Pazar günü “Hıdırellez” deyip eşim Gül Hanım, çakma kızım Ece ve “Uşak 21. Gün Sanat ve Kitap Kulübü ”nün birbirinden değerli can kardeşlerim ve aileleriyle Murat Dağı’na çıktık.
O termal hamamların, Murat Dede’nin bulunduğu ve de Arapoğoğlu Yaylasındaki piknik alanının bulunduğu 1453 rakımlı tepeyi gezdik. Tabi önce Gediz Belediyesi tarafından işletilen restoran ve kafeteryada kahvaltı ettik.
Burayı Yöneten Sayın Yavuz Çetin’e, Hasan ustaya ve adını bilmediğim tüm canlara çok teşekkür ederim. Nefis bir kahvaltı tabağı hazırladılar. Bu arada rehberimiz emekli Öğretmen ve eskimeyen Dostum Çukurören köyünden Necdet Akca Hocama da şükranlarımı sunarım. Tüm gününü bize ayırdı.
“Yoksa ben öldüm mü?
1453 rakımlı tepeden Necdet Hocamın köyü Çukurören’e geçtik. Buradaki Karapınar Şelalesi anlatılmaz. Görülür. Hani o kutsal kitaplarda yapılan cennet tasviri var ya..

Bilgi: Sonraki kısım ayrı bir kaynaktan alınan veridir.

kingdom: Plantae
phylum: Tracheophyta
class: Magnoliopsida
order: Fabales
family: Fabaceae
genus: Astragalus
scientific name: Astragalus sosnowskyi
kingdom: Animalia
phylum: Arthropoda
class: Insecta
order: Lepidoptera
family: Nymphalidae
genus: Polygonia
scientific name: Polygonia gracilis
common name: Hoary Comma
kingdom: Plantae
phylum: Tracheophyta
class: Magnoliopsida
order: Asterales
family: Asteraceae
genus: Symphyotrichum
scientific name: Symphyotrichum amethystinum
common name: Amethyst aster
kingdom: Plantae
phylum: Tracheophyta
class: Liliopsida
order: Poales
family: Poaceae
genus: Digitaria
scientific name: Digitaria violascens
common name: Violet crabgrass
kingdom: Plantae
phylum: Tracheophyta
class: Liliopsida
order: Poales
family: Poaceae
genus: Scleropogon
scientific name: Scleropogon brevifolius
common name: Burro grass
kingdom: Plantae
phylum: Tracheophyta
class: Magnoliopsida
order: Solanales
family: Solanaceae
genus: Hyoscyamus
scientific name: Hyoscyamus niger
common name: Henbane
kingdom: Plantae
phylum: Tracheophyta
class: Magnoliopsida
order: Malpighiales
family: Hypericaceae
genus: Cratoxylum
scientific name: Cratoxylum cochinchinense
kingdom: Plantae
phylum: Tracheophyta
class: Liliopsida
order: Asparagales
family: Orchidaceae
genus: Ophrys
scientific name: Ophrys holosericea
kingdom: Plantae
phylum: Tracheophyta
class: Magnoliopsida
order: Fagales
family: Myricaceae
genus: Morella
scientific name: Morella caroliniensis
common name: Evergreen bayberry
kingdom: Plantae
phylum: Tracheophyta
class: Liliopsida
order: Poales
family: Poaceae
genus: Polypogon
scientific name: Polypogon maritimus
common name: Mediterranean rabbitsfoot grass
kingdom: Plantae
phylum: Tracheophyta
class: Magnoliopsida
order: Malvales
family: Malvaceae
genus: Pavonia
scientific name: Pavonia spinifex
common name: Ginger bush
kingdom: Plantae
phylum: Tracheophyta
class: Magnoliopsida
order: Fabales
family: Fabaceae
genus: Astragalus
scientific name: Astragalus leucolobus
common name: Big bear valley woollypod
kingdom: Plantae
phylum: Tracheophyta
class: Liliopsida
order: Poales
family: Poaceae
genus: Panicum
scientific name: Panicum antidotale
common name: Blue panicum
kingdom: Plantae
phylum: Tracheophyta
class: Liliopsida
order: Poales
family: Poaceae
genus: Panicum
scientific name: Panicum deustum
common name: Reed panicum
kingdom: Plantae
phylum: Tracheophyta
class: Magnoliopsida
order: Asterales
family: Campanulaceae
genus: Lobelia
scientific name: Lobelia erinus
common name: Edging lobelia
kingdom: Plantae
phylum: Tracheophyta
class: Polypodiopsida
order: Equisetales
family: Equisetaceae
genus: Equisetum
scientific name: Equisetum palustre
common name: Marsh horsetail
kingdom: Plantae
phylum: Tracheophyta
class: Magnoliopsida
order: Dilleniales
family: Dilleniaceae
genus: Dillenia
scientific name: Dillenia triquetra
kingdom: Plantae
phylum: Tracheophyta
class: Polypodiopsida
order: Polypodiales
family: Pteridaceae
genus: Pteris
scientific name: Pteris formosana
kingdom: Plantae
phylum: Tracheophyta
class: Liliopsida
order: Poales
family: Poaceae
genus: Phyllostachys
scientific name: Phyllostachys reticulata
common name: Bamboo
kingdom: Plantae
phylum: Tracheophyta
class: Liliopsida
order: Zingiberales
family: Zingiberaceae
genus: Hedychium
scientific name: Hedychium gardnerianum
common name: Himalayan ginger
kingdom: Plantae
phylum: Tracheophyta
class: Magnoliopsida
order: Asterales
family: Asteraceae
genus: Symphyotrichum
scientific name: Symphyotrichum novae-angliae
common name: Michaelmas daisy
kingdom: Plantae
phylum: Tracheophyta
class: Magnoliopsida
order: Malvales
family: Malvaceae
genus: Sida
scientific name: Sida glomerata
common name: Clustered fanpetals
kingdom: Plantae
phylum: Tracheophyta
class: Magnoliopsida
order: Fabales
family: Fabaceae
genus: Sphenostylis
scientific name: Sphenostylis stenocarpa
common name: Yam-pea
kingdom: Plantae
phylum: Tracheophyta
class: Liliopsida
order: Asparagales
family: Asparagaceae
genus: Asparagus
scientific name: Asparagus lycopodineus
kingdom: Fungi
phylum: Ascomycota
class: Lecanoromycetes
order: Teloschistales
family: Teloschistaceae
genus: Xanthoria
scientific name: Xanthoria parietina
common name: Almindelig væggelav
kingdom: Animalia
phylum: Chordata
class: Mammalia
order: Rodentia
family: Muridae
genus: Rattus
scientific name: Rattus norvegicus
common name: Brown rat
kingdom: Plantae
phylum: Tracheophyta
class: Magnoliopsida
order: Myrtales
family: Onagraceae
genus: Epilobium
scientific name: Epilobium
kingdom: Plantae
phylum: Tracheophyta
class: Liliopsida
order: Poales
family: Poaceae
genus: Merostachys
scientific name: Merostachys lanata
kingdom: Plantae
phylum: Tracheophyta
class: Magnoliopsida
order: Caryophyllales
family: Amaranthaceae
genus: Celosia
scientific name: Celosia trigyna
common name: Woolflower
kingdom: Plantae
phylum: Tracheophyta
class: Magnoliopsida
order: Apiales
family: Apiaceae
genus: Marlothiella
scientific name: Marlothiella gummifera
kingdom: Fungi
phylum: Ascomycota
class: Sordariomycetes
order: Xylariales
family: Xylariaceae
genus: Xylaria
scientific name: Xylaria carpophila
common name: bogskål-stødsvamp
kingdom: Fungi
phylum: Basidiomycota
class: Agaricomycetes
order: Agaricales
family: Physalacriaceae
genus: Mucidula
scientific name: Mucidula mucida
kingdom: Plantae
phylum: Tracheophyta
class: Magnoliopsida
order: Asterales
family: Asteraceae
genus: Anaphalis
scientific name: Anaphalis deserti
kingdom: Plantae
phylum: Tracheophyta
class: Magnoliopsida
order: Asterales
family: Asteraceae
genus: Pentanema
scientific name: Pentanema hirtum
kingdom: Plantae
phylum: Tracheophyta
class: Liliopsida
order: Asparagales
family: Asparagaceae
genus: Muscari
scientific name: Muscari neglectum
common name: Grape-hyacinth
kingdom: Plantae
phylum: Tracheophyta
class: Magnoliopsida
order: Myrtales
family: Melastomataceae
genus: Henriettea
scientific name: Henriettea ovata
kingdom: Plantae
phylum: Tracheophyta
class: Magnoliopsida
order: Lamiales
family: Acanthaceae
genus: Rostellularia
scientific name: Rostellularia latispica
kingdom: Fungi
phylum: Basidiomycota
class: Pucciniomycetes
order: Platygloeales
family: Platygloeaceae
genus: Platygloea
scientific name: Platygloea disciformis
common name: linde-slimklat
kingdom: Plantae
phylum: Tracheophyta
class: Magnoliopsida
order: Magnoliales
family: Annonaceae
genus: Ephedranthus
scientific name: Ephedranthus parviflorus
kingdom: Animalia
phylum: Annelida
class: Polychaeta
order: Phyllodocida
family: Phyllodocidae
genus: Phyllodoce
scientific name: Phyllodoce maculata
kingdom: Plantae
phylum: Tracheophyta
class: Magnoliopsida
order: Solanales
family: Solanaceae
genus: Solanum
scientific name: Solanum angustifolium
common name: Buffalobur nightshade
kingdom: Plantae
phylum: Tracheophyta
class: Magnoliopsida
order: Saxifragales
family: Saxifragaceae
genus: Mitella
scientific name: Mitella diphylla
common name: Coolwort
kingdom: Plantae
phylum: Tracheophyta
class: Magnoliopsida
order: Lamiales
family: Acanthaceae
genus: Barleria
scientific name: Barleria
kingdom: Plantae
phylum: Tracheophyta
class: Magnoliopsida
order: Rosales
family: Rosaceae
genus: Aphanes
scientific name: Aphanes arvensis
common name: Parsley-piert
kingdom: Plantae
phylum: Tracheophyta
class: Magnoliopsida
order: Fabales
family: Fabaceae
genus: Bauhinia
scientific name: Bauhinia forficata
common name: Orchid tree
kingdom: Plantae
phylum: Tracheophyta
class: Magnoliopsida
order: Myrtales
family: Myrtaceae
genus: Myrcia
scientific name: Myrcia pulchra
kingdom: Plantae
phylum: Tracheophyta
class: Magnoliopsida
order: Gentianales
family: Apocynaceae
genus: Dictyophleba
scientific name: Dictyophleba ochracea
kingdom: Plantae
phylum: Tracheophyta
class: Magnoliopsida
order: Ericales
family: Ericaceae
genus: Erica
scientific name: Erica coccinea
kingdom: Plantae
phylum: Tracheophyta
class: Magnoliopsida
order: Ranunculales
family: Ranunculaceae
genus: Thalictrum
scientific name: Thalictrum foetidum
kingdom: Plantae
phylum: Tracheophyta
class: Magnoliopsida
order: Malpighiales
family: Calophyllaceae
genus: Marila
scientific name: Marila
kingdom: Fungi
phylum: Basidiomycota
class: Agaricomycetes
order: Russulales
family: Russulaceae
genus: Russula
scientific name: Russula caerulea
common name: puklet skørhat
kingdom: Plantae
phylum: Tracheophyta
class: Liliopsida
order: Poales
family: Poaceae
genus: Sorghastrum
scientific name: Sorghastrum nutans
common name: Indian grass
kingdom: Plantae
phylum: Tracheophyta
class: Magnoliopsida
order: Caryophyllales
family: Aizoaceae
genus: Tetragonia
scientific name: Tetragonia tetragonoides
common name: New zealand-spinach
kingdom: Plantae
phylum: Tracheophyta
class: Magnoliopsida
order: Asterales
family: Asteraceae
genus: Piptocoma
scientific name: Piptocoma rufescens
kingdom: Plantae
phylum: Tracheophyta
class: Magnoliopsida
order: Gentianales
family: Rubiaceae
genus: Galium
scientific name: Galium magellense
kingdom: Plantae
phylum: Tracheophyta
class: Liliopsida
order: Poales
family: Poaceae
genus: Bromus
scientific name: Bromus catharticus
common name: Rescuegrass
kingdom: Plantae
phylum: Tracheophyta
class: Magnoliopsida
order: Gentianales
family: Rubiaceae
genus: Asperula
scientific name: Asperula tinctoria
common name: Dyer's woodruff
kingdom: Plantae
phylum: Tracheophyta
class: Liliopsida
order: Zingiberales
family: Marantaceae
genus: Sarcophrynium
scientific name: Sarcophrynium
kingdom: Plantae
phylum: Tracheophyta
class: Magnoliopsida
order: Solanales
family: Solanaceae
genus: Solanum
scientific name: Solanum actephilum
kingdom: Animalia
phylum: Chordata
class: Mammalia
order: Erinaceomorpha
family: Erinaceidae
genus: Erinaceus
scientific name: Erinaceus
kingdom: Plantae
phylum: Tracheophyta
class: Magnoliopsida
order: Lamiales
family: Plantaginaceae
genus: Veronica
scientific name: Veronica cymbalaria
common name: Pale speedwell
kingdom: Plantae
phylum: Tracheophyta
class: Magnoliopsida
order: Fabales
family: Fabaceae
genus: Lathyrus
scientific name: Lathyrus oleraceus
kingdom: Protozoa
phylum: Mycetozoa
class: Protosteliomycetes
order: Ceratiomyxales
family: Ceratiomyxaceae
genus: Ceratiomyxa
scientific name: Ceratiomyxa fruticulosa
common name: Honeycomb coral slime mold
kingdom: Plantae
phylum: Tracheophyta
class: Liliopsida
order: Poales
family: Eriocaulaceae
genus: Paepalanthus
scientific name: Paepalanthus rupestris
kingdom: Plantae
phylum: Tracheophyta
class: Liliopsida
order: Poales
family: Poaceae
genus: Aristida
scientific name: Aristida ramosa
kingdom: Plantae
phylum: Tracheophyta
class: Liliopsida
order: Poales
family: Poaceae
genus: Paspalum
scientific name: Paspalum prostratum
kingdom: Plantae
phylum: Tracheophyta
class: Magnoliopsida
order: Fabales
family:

Yemyeşil ağaçlar, otlar, rengarenk çiçekler, kuşlar. Her yerden fışkıran billur gibi sular. 33 yıllık eşim can şenliğim ve Hurim Gül Hanım’da yanımda. O gün; “Ulan, yoksa ben öldüm de öbür tarafta cennete mi geldim?” diye düşünmedim değil.
Dönüşte Murat Dayının Köse restorandaki nefis yemeğini de anmadan geçmeyelim. Bu yazımda yeryüzündeki cennet Murat Dağı’nı uzun uzun anlatmak isterdim. Ancak, ceplerini düşünen ve bu cenneti cehenneme çevirmek isteyen sütü bozuklar fırsat vermiyor ki…
“Bu sefer Gediz halkı cennetine sahip çıktı”
Aslında Hızır ve İlyas peygamberlerin buluştuğu ve kutlandığı tarih Anadolu ve Ortadoğu toplumlarında 6 Mayıs tarihi olarak kabul edilir. Biz 5 Mayıs’ta Murat Dağı cennetinden geldik. 6 Mayıs’ta bakanlık kararına itiraz edip mahkemeye giden paragöz doğa düşmanları, hâkimleri hem de tam Hıdırellez gününde keşfe getirmiş.
Yine birlikte 7 yılı aşkın bir zamandır birlikte Murat Dağı savunuculuğunu yaptığımız can kardeşim Funda Öz Akcura haber verdi. Can Fundamın belirttiğine göre Gediz Belediye Başkanı Sayın Necdet Akel 2 saat içerisinde halkı örgütleyerek keşif heyetinin karşısına dikilmiş. Helal olsun. Bu cenneti savunmak, en çok ilçelerinin sınırları içerisinde kalan Gedizlilere yaraşır.
Şimdiii…
Bu boynu altında kalasıca madencilerin Murat Dağı’ndan altın çıkarma sevdası hiçbir zaman bitmeyecek. Para hırsı gözlerini kör etmiş ve yüreklerini nasır bağlatmış.
Ama hayatımda tavuk bile kesemeyen birisi olarak söylüyorum:
Ola da Murat Dağı’nda bir ağaç dalı kırarsanız karşınızda beni bulacaksınız. Benim gibi milyonlarca Murat Dağı sevdalısı canları bulacaksınız.
İsterseniz şimdide dava açabilirsiniz. Eğer oralara gelirseniz dünyayı başınıza yıkarız. Makinelerinizi yakar, Murat Dağı’nı size mezar ederiz.
Uşaklıların tabiriyle inşallah zang ölümlerine gidersiniz. O kazandığınız paralar boğazınıza takılır da nefes alamazsınız.
Milyonlarca canımızın oksijenini ve suynu keseceğinize inşallah siizn nefesiniz kesilir de insanlık hepinizden kurtulur.